"Karl O. Pinc" <kop@meme.com> writes:
> On 05/19/2007 12:41:47 PM, Tom Lane wrote:
>> There's been previous discussion of allowing BEFORE INSERT triggers
>> on views, so long as the triggers always return NULL to suppress
>> the actual insertion attempt (ie, we'd move the "can't insert into
>> view" test out of the rewriter and put it downstream of trigger firing
>> in the executor). So far no one's figured out how to make that idea
>> work for UPDATE/DELETE, but maybe you could argue that even if it
>> only worked for INSERT it'd be a useful feature. It'd certainly solve
>> the problem for COPY.
> Disclaimer: At least some of that discussion was my fault.
> I'd be happy to go in that direction, but arguing for
> having BEFORE INSERT triggers work for
> INSERT and not on UPDATE and DELETE seems tough. It's a
> little like driving blind in one eye, you can see _partly_
> where you're going but not all the way to the end of the road.
> I'd be afraid it'd be a bad design decision that would
> artificially constrain later work.
Well, as I noted earlier, making triggers work for views seems like
it'd be more useful than adding more dependencies on the current
rule system.
> The problem with UPDATE and DELETE on BEFORE
> triggers is coming up with an OLD row.
No, that's the easy part, since as you note you can just compute the
view and extract the rows meeting the WHERE condition.
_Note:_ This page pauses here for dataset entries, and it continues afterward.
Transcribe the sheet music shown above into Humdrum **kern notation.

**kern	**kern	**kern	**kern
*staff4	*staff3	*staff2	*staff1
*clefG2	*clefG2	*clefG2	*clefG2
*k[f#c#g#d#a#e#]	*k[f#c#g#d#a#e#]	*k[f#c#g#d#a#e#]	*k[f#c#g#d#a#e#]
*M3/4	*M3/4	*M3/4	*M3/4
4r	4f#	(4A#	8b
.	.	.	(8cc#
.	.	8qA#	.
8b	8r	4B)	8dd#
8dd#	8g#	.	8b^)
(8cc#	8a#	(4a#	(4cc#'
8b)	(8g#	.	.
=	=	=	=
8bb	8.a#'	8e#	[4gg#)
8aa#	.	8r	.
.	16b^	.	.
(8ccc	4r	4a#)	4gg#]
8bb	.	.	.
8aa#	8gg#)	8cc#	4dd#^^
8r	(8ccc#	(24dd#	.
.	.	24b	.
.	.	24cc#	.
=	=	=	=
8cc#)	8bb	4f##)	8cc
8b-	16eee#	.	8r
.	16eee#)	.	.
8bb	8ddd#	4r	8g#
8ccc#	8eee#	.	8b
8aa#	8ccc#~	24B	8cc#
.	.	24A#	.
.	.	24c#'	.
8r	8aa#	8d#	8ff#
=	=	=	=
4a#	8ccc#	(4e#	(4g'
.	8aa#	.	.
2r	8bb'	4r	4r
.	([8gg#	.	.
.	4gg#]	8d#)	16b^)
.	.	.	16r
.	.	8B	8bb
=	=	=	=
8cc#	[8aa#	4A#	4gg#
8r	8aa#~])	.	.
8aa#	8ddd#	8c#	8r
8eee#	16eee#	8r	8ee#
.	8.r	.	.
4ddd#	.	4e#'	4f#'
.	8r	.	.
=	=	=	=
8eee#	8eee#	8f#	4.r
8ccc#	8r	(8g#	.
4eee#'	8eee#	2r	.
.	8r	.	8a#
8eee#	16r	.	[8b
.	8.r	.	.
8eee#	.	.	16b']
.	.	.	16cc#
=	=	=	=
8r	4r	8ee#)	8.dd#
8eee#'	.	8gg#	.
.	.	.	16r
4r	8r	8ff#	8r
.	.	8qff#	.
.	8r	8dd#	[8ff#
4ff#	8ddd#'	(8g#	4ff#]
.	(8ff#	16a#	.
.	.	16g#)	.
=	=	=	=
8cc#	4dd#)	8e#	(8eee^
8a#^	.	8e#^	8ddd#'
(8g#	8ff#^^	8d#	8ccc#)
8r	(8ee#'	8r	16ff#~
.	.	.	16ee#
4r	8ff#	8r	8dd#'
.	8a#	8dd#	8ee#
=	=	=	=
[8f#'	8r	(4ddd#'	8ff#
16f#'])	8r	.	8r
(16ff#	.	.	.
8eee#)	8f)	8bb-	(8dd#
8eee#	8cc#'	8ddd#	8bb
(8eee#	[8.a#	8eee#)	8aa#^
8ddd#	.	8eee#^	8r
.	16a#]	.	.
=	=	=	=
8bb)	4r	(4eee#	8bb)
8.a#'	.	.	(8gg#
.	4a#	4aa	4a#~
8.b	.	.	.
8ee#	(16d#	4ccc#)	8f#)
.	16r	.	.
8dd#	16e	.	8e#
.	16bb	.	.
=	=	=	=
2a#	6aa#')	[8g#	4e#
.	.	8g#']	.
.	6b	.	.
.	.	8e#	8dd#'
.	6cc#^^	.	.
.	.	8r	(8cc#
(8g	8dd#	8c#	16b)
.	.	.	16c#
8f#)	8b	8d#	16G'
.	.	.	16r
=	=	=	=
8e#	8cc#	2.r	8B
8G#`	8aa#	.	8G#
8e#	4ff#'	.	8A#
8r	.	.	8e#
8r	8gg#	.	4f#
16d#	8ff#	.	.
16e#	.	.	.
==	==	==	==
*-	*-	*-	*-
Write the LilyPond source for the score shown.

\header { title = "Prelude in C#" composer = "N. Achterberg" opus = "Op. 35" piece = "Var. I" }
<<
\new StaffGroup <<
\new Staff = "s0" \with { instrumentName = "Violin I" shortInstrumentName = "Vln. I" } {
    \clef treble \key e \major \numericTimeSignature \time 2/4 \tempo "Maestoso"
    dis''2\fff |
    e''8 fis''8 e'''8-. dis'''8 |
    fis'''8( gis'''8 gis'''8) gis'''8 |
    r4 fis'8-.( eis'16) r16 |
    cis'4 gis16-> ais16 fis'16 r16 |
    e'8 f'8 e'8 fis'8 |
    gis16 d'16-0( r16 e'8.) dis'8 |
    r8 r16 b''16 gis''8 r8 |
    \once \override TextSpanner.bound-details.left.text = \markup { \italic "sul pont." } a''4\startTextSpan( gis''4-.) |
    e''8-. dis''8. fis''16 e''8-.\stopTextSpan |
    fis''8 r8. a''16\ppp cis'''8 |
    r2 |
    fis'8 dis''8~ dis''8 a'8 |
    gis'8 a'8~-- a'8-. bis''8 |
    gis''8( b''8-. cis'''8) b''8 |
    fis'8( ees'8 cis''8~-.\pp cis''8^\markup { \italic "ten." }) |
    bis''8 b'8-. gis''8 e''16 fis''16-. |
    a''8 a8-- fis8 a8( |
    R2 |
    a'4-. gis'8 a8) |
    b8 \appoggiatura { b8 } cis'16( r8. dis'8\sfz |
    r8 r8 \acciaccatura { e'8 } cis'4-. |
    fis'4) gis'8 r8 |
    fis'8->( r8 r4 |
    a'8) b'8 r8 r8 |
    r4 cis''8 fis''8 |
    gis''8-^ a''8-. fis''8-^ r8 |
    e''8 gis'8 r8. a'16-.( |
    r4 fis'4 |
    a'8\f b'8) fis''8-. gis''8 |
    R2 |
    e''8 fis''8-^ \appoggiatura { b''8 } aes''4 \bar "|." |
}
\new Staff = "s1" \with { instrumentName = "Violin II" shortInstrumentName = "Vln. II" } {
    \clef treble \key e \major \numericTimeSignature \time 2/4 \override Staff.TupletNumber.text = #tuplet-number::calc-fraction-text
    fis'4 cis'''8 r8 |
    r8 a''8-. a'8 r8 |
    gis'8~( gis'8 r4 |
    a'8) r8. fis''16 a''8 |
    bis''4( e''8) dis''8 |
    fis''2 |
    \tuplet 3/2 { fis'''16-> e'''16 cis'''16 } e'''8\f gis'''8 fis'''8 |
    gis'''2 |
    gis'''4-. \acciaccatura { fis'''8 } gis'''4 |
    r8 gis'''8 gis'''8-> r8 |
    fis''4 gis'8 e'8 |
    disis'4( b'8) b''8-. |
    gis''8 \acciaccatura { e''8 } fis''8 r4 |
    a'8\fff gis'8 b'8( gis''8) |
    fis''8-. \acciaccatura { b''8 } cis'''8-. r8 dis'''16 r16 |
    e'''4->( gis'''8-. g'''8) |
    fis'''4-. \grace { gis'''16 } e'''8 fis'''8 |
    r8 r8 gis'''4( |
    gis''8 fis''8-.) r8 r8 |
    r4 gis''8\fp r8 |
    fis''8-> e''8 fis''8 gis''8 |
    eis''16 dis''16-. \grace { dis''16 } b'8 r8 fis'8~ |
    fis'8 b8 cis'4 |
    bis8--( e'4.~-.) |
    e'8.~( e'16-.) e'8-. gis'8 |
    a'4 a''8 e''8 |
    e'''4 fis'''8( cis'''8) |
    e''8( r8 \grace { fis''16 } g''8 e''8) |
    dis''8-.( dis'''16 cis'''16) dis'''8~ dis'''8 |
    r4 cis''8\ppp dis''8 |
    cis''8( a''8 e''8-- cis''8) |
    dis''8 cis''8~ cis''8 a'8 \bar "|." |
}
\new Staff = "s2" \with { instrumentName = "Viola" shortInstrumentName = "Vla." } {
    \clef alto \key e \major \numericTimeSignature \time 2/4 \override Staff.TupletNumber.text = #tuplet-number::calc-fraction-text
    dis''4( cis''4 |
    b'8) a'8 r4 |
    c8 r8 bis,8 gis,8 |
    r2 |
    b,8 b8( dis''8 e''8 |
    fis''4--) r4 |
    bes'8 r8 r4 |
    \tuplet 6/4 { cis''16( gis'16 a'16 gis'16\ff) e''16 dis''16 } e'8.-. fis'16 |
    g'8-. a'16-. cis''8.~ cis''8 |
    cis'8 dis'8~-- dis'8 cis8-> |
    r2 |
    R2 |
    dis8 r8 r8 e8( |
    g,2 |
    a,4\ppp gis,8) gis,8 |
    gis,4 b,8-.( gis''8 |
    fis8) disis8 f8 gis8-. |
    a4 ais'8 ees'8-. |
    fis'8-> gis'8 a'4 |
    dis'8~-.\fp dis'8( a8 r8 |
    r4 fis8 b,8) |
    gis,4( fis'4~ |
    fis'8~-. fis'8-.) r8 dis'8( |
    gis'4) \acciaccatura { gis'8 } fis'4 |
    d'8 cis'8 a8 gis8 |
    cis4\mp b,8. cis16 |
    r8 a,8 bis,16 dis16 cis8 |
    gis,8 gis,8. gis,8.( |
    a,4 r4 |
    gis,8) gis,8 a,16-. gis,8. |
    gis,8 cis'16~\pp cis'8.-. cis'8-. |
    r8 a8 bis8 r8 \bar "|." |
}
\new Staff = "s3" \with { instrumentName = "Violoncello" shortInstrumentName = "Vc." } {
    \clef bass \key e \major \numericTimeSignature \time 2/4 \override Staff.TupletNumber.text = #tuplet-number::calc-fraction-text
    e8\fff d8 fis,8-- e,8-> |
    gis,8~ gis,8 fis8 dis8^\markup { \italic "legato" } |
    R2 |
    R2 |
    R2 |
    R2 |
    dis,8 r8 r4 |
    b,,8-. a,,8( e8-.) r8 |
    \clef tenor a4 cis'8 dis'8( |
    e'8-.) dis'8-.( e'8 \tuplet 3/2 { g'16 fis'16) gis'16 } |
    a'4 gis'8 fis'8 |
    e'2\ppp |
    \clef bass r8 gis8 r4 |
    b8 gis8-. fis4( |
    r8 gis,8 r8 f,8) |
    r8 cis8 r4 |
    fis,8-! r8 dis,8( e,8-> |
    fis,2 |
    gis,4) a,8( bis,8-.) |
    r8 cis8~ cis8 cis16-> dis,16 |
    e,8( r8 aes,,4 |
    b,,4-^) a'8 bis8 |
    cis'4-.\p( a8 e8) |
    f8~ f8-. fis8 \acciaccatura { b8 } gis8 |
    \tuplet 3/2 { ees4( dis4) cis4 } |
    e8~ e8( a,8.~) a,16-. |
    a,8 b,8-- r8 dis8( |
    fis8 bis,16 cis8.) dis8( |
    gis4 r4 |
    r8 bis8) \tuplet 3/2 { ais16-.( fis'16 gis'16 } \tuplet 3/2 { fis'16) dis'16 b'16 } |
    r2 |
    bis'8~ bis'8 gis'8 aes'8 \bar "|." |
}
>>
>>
And in the
UPDATE case you need to compute a NEW row with the updated values
substituted, but that seems just a small matter of programming as well.
The issues I see are:
* Existing triggers expect to see a ctid identifier for each updated
or deleted row. Is it OK to just say that you don't get that in a
trigger for a view?
* What about INSERT/UPDATE/DELETE RETURNING? The current definition of
triggers gives them no way to specify what is computed for RETURNING.
> The big problem that came up revolves around what
> to do if the view does not contain any/enough
> primary keys.
I don't think that's a problem we need to solve. If a user wants to
update his views it's up to him to define them in a way that gives
the trigger enough information to do its job. This is the SQL spec's
approach (no pkey -> view not updatable), and I don't think we need
to invent weird new concepts to do better.